**WHAT THE TASK ASKS**
Can you copy the records word for word, from the first line through the line containing "divadelní at (197, 209)"?

**DATA LISTING**
------
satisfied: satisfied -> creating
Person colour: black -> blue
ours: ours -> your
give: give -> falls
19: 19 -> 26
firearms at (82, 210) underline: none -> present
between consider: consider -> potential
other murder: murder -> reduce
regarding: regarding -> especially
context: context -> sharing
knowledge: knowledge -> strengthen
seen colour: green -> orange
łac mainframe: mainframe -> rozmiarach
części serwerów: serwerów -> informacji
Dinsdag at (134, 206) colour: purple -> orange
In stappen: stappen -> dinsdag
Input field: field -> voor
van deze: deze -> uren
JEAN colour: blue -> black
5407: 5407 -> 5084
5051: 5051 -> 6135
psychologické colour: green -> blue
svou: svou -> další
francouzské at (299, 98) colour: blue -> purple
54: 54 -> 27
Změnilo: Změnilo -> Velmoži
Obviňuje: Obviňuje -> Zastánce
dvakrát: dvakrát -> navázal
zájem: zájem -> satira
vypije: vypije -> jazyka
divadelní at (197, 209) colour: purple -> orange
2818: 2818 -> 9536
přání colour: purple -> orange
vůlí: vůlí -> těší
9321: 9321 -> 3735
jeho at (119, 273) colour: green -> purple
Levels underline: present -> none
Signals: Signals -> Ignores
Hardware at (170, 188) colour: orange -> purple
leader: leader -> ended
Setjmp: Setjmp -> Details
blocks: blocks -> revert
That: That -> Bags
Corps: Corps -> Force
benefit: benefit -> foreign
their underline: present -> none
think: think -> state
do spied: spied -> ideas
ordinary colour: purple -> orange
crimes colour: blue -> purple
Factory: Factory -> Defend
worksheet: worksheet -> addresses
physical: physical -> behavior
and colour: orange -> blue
------
**ANSWER TO THE TASK**
satisfied: satisfied -> creating
Person colour: black -> blue
ours: ours -> your
give: give -> falls
19: 19 -> 26
firearms at (82, 210) underline: none -> present
between consider: consider -> potential
other murder: murder -> reduce
regarding: regarding -> especially
context: context -> sharing
knowledge: knowledge -> strengthen
seen colour: green -> orange
łac mainframe: mainframe -> rozmiarach
części serwerów: serwerów -> informacji
Dinsdag at (134, 206) colour: purple -> orange
In stappen: stappen -> dinsdag
Input field: field -> voor
van deze: deze -> uren
JEAN colour: blue -> black
5407: 5407 -> 5084
5051: 5051 -> 6135
psychologické colour: green -> blue
svou: svou -> další
francouzské at (299, 98) colour: blue -> purple
54: 54 -> 27
Změnilo: Změnilo -> Velmoži
Obviňuje: Obviňuje -> Zastánce
dvakrát: dvakrát -> navázal
zájem: zájem -> satira
vypije: vypije -> jazyka
divadelní at (197, 209) colour: purple -> orange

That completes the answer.